INSTRUCTIONS TO FOLLOW ▸
How many lines in the material below contain the string "order"? Reply with the number alone.

INFORMATION SUPPLIED ▸
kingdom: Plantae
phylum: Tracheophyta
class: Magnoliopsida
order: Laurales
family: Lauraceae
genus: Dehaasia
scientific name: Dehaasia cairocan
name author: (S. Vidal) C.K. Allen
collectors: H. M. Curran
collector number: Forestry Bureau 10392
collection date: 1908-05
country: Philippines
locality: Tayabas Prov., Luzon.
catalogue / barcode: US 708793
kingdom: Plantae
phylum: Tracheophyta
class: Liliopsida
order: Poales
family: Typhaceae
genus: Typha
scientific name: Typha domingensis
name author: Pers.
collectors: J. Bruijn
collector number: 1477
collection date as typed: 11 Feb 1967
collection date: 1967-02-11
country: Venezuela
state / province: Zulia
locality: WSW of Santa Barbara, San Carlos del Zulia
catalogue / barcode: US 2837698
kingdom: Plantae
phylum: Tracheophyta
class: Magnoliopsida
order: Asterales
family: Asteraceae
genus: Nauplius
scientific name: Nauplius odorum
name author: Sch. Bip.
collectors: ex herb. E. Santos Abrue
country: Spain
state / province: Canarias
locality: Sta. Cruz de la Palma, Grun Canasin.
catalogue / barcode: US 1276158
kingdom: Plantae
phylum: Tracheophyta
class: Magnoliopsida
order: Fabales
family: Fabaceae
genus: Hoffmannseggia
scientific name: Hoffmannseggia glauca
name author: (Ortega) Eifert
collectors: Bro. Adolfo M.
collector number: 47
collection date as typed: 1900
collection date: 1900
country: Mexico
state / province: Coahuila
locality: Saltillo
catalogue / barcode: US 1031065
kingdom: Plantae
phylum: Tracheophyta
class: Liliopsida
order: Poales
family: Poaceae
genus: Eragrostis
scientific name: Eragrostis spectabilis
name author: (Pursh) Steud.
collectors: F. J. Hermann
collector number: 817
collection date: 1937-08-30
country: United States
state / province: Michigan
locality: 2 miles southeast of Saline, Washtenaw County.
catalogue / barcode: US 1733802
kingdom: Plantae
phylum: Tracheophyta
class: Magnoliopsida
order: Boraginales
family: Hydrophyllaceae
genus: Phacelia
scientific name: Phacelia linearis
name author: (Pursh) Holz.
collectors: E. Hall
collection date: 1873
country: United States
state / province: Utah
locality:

EXERCISE ANSWER ▸
6